159) Please provide reference for "TREM2 requires N-glycosylation for stability" (line 580).
160) Please change "quantification, and" to "quantification and" (line 591).
161) Please merge "Aberrant N-glycosylation primes tau for hyperphosphorylation and aggregation while reduced O-GlcNAcylation removes a critical brake against pathogenic modifications [91,116]." (line 612) with the previous paragraph.
162) Please merge "N- and O-glycosylation of APP and its processing enzymes profoundly influence amyloidogenic cleavage, with downstream effects on Aβ burden [5,117]." (line 615) with the previous paragraph.

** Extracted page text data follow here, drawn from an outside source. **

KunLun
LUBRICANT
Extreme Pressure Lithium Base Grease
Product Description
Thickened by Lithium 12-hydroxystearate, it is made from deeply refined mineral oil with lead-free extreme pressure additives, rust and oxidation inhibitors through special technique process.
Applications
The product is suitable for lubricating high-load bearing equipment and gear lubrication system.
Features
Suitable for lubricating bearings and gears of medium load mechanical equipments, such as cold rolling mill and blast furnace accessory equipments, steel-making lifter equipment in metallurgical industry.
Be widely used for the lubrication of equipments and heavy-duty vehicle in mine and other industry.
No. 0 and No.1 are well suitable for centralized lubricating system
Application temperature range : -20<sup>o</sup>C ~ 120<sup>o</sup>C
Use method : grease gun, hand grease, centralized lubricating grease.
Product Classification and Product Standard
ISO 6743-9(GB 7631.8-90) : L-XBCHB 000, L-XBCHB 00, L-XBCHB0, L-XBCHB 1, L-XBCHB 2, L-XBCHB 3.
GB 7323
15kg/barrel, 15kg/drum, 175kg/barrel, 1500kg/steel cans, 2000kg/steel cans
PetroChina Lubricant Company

163) Please merge "Glycosylation of receptors and adhesion molecules determines synaptic resilience, while glycosylation of immune receptors (TREM2, CD33, and RAGE) amplifies maladaptive neuroinflammation [19,27,118]." (line 617) with the previous paragraph.
164) Please merge "Enzymes such as OGT, OGA, and glycosyltransferases orchestrate glycosylation balance. Their dysregulation, often linked to impaired glucose metabolism and HBP flux, 621 couples systemic metabolic dysfunction to neurodegeneration [3,119]." (line 620) with the previous paragraph.
165) Please provide reference for "Enzymes such as OGT, OGA, and glycosyltransferases orchestrate glycosylation balance" (line 620).
166) Please merge "Glycoproteomic studies reveal distinct glycosylation signatures in brain, CSF, and serum, offering diagnostic and prognostic markers and providing disease-specific fingerprints that differentiate AD from other tauopathies [11,34,120]." (line 623) with the previous paragraph.
167) Please replace "Glycosylation-Focused Guidelines for Tauopathies: Toward Consensus on Tau Pathology" with "Glycosylation-focused guidelines for tauopathies: toward consensus on tau pathology" (line 629).
168) Please sort "Asn, Asparagine; C-terminal, Carboxi-terminal region; GSKβ, Glycogen synthase kinase 3 beta; MARK2, Microtubule Affinity-Regulating Kinase 2; N-terminal, N-terminal region; N-glycosylation, N-linked glycosylation; O-GlcNAc, O-linked N-acetylglucosamine; OGA, O-GlcNAcase, OGT, O-GlcNAc Transferase; Ser, Serine; Thr, Threonine; 2N4R, Tau isoform with 2 N-terminal inserts and 4 microtubule-binding repeats" (line 637) according to the alphabetical order.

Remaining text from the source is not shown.